How much money do I need to reach FIRE?
The core figure is 25× your annual spending. From the 4% rule (based on the Trinity Study, which found that withdrawing 4% of assets per year lasts 30+ years), target = annual spending ÷ 0.04 = annual spending × 25. ₩2.5M/month (₩30M/year) needs ₩750M; ₩4M/month (₩48M/year) needs ₩1.2B. A conservative 3.5% rate raises this to 28.6×; an aggressive 5% drops it to 20×.
What exactly is the 4% rule, and does it work in Korea?
From the 1998 Trinity University study: if you withdraw 4% of assets in year one and adjust withdrawals for inflation each year afterward, the probability of depleting your portfolio over 30 years is very low. But it's based on US stock/bond history, so Korean residents — facing FX risk, foreign-ETF capital gains tax (22%), and lower bond yields — often apply a conservative 3.3-3.5% instead.
How is Coast FIRE different from regular FIRE?
Coast FIRE is the point where you've saved enough that compounding alone, with zero additional saving, will carry you to your target by retirement age. Save a sufficient seed by 35, and even saving ₩0 afterward you'll hit the target at 65. While Standard FIRE means 'enough to quit today,' Coast FIRE means 'enough to ease off the savings accelerator' — reached far sooner. This calculator supports both modes.

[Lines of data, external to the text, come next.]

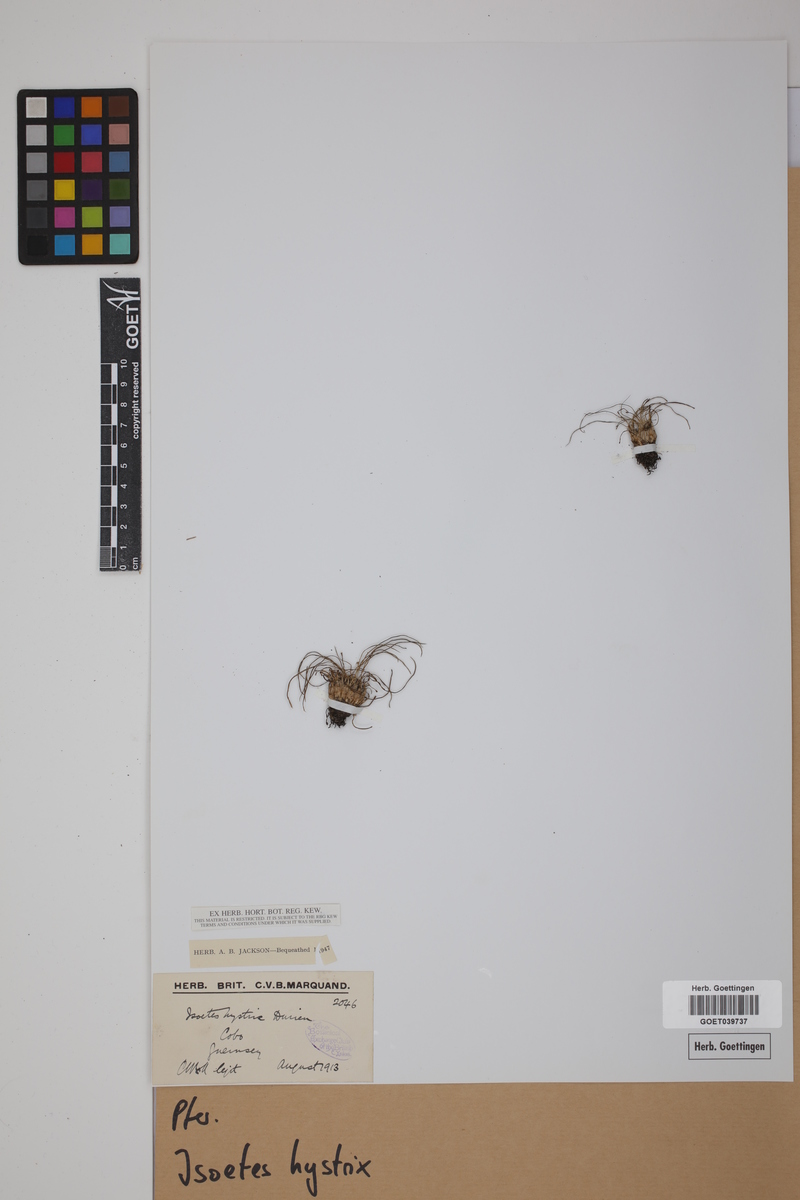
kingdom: Plantae
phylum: Tracheophyta
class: Lycopodiopsida
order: Isoetales
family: Isoetaceae
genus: Isoetes
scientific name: Isoetes histrix
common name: Land quillwort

What do Lean FIRE and Fat FIRE mean?
They classify retirement by lifestyle. Lean FIRE is a frugal retirement on under ~₩20M/year (target under ~₩500M); Fat FIRE is a comfortable retirement on ₩80M-100M+/year (target ₩2B+); Regular FIRE sits in between. Barista FIRE means working part-time to cover the gap. All use the same 4% rule — just change the monthly-expense input to see each type's required assets instantly.

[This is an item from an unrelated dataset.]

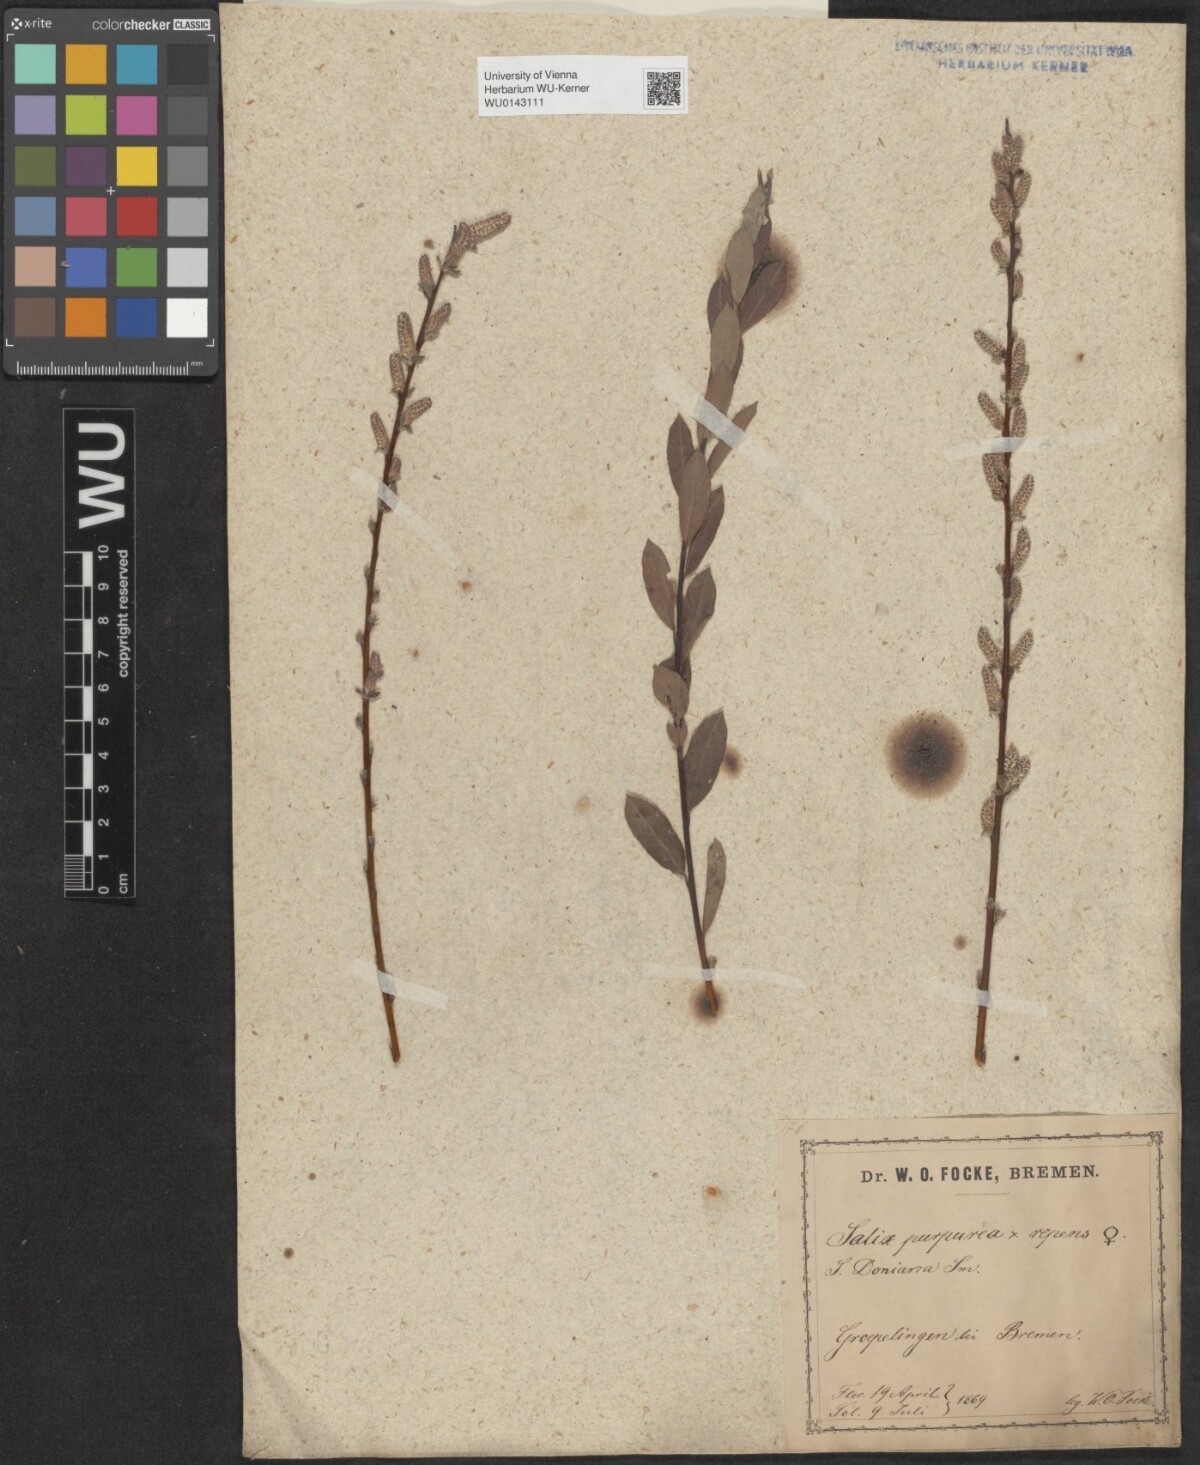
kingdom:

Why is a 3.5% withdrawal rate safer?
A lower rate means you draw down a smaller share each year, so the principal lasts longer. The 4% figure assumes a 30-year retirement, but someone retiring in their 40s-50s faces a 40-60 year horizon, raising depletion risk. So earlier retirees are advised to use 3.25-3.5% (28-30× annual spending). Adjusting the withdrawal-rate input here shows how the target grows non-linearly as the rate falls.
How much faster do I reach FIRE if I already have assets?
Existing assets compound from day one, so the effect is large. For a ₩900M target with ₩300M current assets, ₩2M monthly saving, and 7% return, you may reach FIRE 8-10+ years sooner than starting from zero. Compounding accelerates over time, so a larger initial seed makes the final stretch — where 'assets grow on their own' — far more powerful.
Which matters more: monthly savings or return rate?
It depends on your time horizon. In the first 10 years, monthly savings (your savings rate) dominate, because small balances make compounding negligible. Over 20+ years, a 1-2pp difference in annual return can swing your final assets by hundreds of millions of won. Generally, the key to FIRE is a high savings rate (50%+ of income), while return strategy is to track the market via diversified index funds (S&P 500, total-world ETFs).
How does this calculator handle taxes?
Your input tax rate is applied to each month's investment gain (interest/appreciation) before compounding. For Korean residents, deposit/bond interest is generally taxed 15.4% (income 14% + local 1.4%), and foreign stock/ETF capital gains 22% (after a ₩2.5M annual deduction). Actual tax varies greatly by sale timing and account type (ISA/pension accounts reduce tax), so this is an estimate using a single average rate.
What's a realistic way to reach FIRE faster?
Mathematically, the most powerful lever for your FIRE date is your savings rate. A widely cited figure: saving 25% of income takes ~32 years, 50% takes ~17 years, and 65% takes ~10.5 years. So: ① cut spending to raise your savings rate, ② use tax-advantaged accounts (ISA, pension savings, IRP) to lower taxes, and ③ raise income via side work or promotion and funnel the increase into savings. Controlling spending acts more directly than raising income.
Can my assets keep growing even after retirement?
Yes. The 4% rule is conservative by design — historically, in many scenarios assets were larger after 30 years than at the start. When your real return (stocks' long-run real ~7%) exceeds the 4% withdrawal rate, the portfolio grows net even while you withdraw. The caveat is 'sequence of returns risk': a steep market drop in the first few years can shrink assets fast, so withdrawing conservatively early on is safer.